Task material: Begin

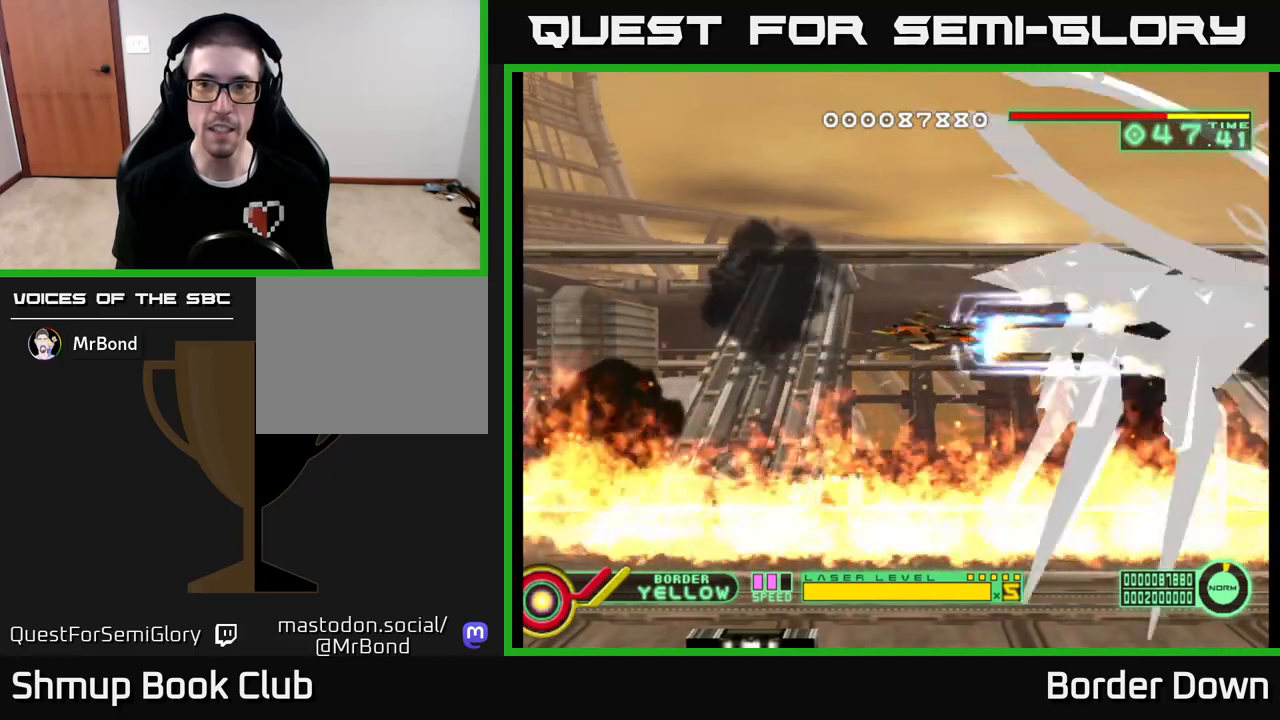
{"buttons": ["A"], "left_stick": "center", "right_stick": "center", "events": []}
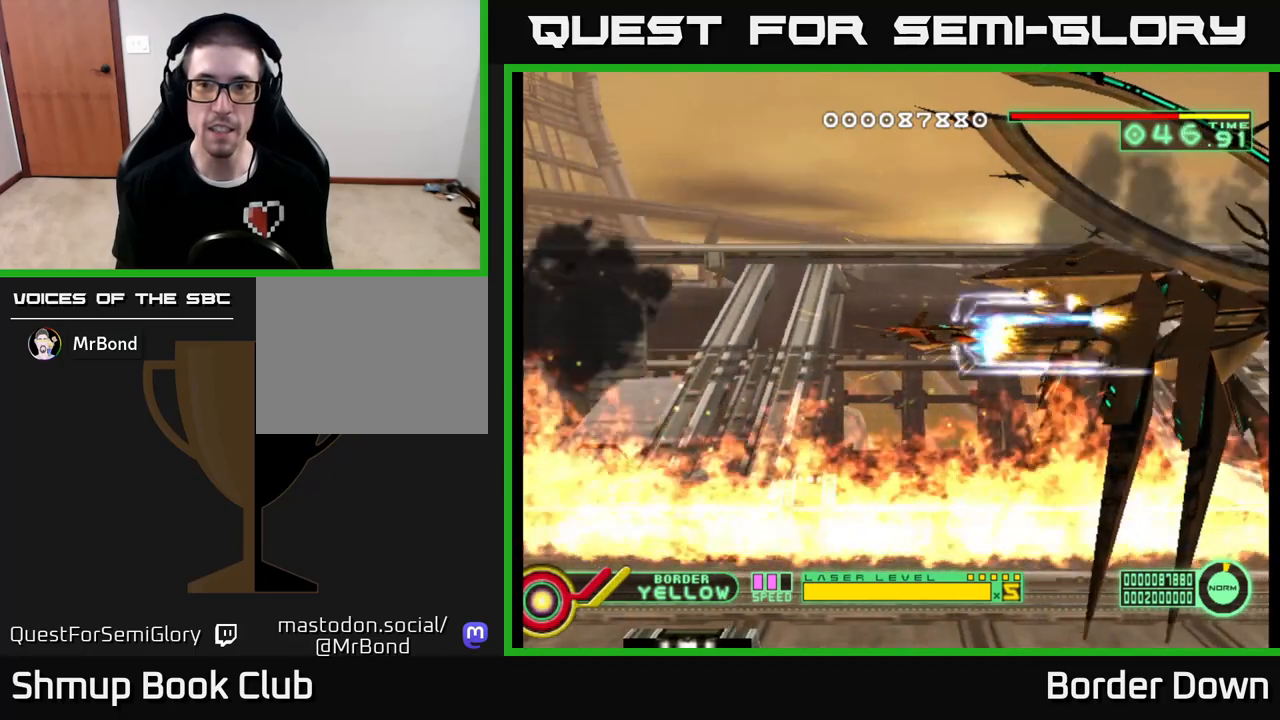
{"buttons": ["A"], "left_stick": "center", "right_stick": "center", "events": []}
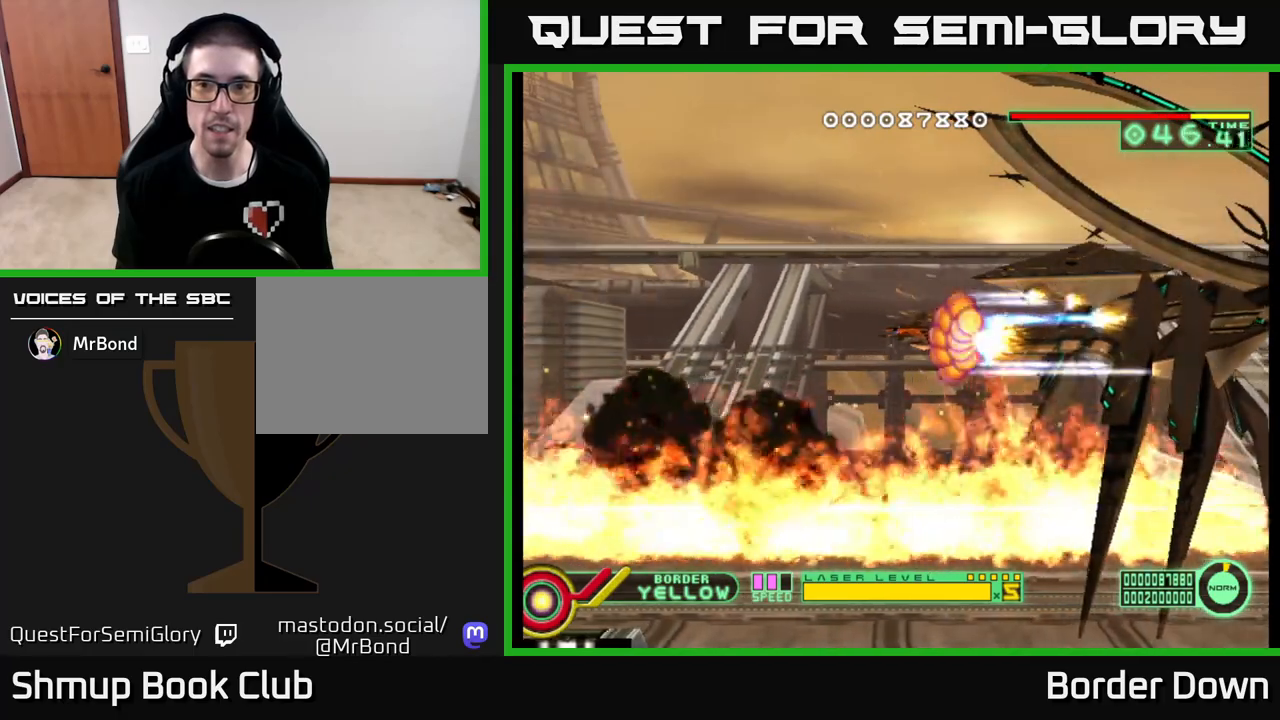
{"buttons": ["A"], "left_stick": "center", "right_stick": "center", "events": [[150, "DPAD_LEFT", "down"], [467, "DPAD_LEFT", "up"]]}
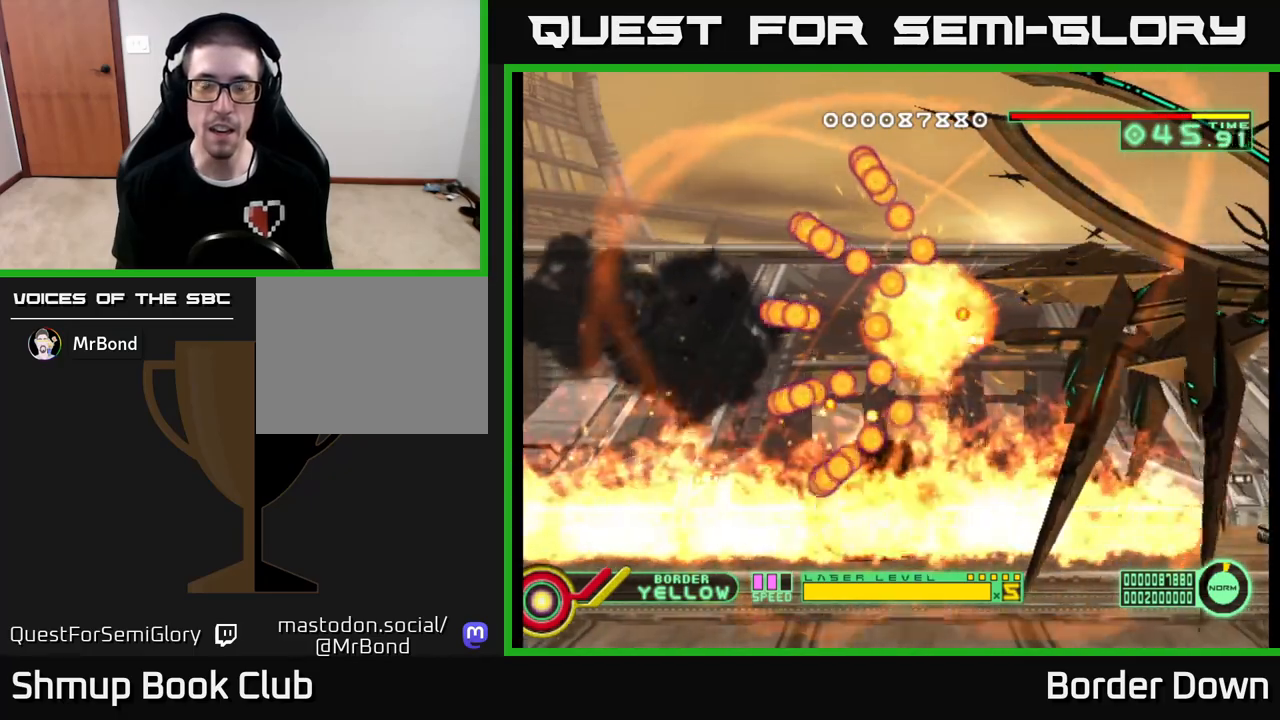
{"buttons": ["A"], "left_stick": "center", "right_stick": "center", "events": []}
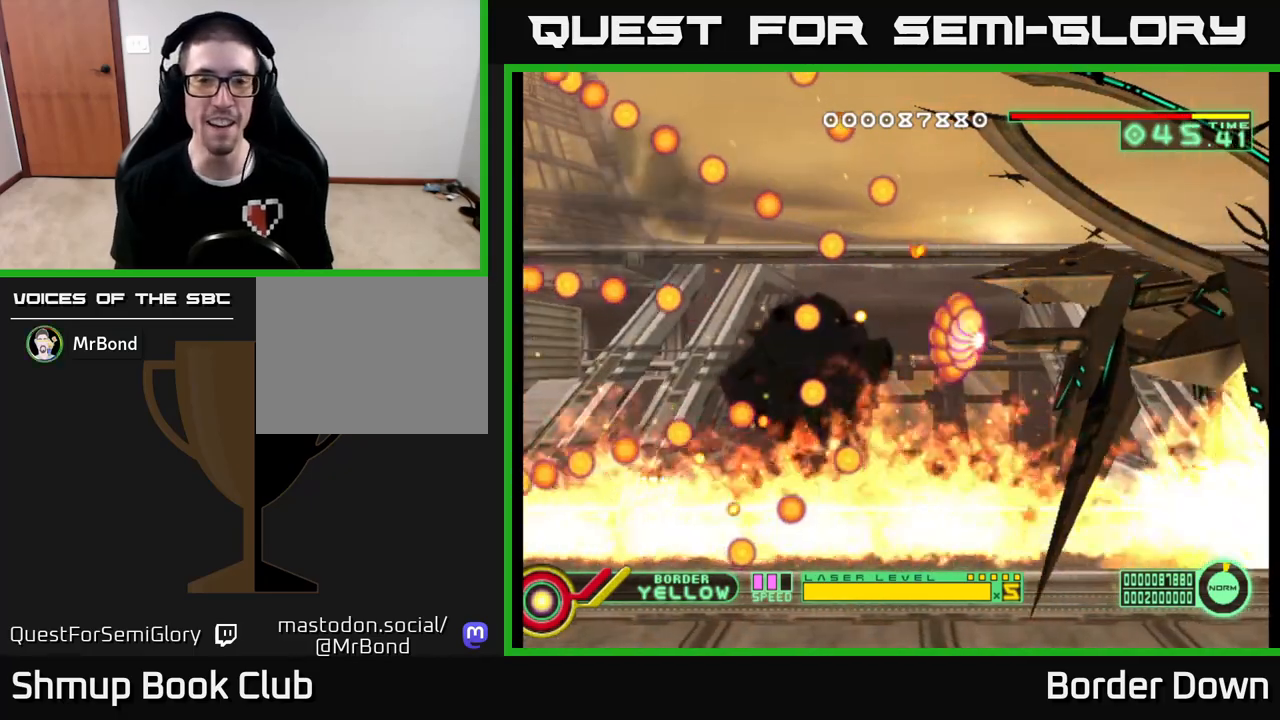
{"buttons": ["A"], "left_stick": "center", "right_stick": "center", "events": []}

Task material: End

### Activity
Each entry above must be set down word for word; none of its pictures belong in the copy.

### Answer to the problem
{"buttons": ["A"], "left_stick": "center", "right_stick": "center", "events": []}
{"buttons": ["A"], "left_stick": "center", "right_stick": "center", "events": []}
{"buttons": ["A"], "left_stick": "center", "right_stick": "center", "events": [[150, "DPAD_LEFT", "down"], [467, "DPAD_LEFT", "up"]]}
{"buttons": ["A"], "left_stick": "center", "right_stick": "center", "events": []}
{"buttons": ["A"], "left_stick": "center", "right_stick": "center", "events": []}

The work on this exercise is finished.